[Opening MATERIAL FOR THE TASK section]

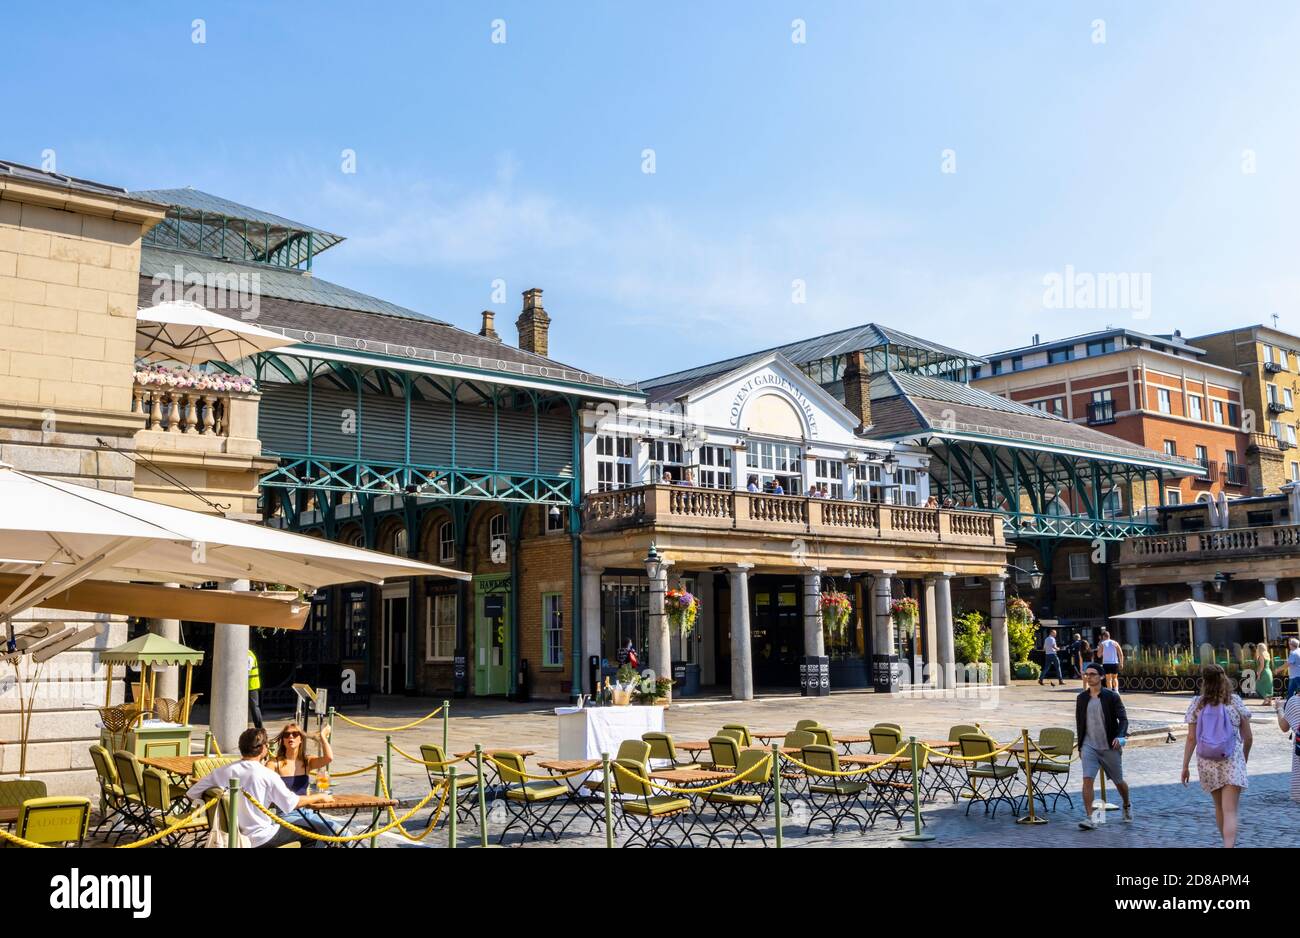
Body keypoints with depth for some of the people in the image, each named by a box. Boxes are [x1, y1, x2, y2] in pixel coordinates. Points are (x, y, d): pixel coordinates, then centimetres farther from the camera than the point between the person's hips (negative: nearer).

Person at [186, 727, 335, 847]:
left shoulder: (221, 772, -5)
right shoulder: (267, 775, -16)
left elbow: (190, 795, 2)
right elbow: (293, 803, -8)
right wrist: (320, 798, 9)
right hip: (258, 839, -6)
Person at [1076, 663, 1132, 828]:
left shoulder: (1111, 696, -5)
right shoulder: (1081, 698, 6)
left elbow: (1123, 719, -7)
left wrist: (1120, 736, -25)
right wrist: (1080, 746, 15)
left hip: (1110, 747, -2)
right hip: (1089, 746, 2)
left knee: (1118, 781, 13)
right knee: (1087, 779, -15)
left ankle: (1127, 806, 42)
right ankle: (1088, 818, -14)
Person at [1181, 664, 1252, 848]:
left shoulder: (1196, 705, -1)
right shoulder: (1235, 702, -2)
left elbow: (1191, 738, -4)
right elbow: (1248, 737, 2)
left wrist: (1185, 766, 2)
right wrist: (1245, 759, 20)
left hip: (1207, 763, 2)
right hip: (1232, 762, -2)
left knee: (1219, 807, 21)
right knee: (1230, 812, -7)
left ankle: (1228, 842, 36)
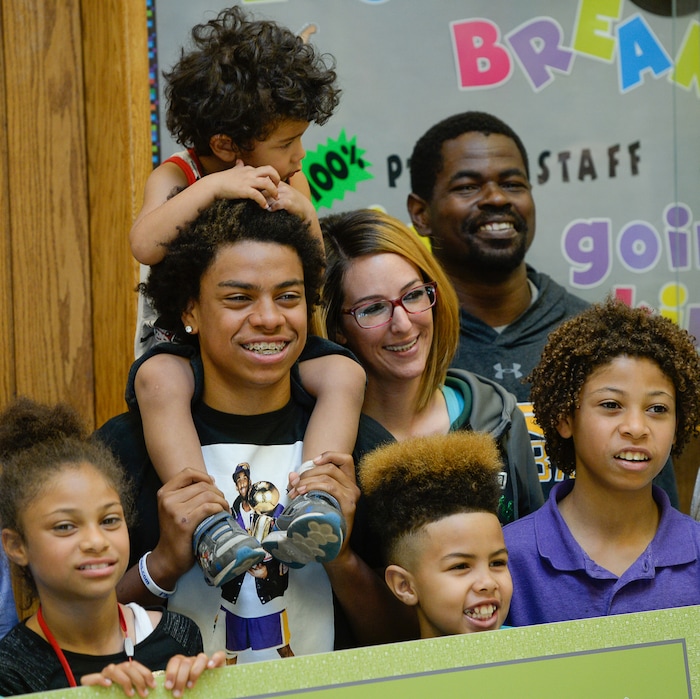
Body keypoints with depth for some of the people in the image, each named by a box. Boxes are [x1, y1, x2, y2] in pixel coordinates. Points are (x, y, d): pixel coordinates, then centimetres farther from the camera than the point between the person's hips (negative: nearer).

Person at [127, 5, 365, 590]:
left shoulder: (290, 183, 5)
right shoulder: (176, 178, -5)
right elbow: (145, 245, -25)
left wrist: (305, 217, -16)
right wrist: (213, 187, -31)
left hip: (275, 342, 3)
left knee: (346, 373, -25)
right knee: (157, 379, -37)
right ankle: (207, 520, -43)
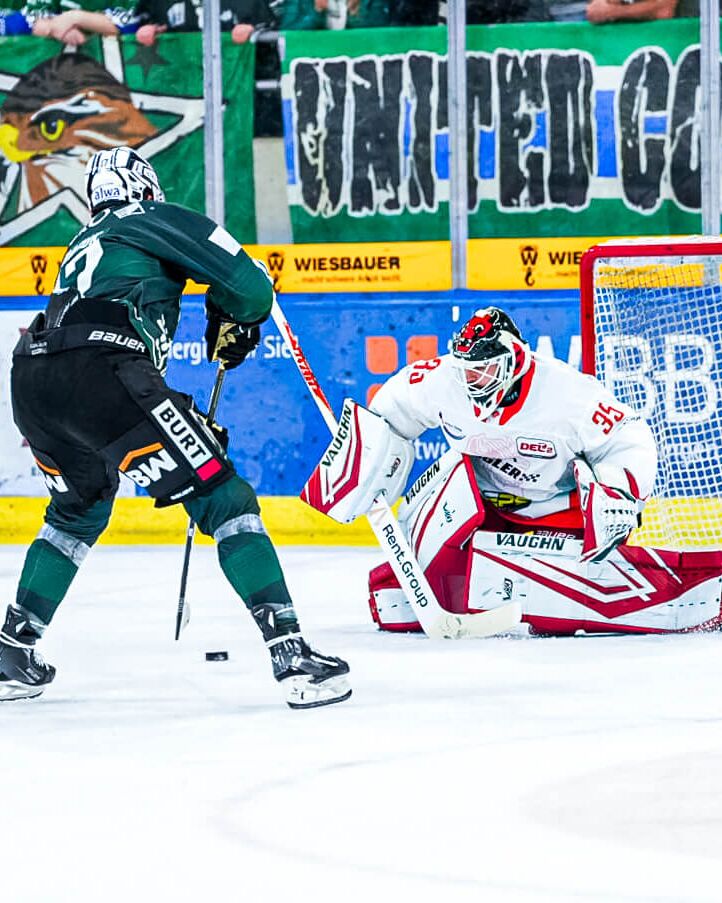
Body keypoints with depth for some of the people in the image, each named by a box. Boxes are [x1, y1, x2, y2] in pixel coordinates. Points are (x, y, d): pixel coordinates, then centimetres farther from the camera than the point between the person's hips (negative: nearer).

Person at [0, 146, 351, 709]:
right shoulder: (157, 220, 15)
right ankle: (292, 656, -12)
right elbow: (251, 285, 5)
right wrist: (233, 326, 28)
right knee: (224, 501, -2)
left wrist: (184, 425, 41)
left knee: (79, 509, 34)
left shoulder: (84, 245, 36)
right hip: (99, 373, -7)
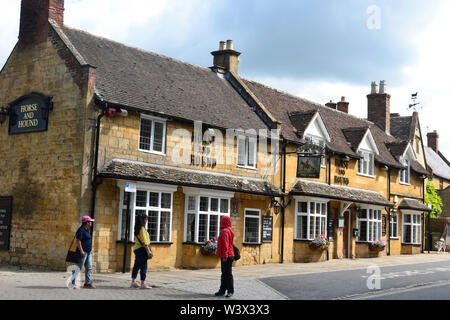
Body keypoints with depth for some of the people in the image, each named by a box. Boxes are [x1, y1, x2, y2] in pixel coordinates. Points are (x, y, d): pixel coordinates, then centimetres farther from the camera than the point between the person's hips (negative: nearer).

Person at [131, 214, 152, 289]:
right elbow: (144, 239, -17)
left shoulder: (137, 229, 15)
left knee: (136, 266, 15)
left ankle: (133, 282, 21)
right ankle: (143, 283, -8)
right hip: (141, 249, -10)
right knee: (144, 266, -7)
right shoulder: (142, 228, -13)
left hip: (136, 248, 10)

[Closing MATERIAL FOR THE TASK section]

> [THE TASK] Can you locate every line in the listing that contains the word "shoulder" and copy each one? The match is case-sensitive.

> [RESPONSE TO THIS TASK]
left shoulder: (221, 772, -5)
right shoulder: (267, 775, -16)
left shoulder: (1111, 696, -5)
right shoulder: (1081, 698, 6)
left shoulder: (1196, 705, -1)
right shoulder: (1235, 702, -2)
left shoulder: (290, 183, 5)
right shoulder: (176, 178, -5)
right shoulder: (157, 220, 15)
left shoulder: (84, 245, 36)
left shoulder: (137, 229, 15)
right shoulder: (142, 228, -13)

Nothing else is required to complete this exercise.